_Brief_
How many lines within the records include the word "three"? Only that number should be given.

--- Data for analysis Enclosed Below ---

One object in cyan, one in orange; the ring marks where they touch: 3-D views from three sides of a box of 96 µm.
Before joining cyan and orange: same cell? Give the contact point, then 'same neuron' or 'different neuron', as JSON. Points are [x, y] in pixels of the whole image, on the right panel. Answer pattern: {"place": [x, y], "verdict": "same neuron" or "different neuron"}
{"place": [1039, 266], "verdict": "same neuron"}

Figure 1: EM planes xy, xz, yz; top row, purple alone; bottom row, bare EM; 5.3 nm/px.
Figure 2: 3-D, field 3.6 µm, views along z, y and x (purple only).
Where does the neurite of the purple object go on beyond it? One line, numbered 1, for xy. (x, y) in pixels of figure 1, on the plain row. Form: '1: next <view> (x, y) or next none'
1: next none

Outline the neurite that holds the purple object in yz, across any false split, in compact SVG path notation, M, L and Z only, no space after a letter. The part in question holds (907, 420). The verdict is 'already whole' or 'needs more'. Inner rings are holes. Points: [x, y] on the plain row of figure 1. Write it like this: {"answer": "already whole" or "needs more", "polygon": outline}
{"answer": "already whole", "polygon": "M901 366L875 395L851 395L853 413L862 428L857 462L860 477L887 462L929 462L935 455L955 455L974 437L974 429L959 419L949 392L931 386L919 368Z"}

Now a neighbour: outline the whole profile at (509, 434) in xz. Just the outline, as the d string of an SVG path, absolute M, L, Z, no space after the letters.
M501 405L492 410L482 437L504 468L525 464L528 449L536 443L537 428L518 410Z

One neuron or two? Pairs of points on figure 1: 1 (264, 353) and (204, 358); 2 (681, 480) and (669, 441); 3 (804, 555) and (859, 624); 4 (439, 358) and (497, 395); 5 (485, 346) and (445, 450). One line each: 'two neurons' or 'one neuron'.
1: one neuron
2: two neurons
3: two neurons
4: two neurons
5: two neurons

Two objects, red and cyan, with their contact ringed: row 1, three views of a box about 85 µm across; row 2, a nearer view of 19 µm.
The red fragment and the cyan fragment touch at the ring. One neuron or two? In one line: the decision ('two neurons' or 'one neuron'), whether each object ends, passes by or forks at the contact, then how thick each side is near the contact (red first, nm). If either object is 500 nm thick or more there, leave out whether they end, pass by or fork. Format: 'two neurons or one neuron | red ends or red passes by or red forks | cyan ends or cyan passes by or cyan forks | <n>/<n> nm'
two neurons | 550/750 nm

--- End of Enclosed Data for analysis ---

_Exercise output_
2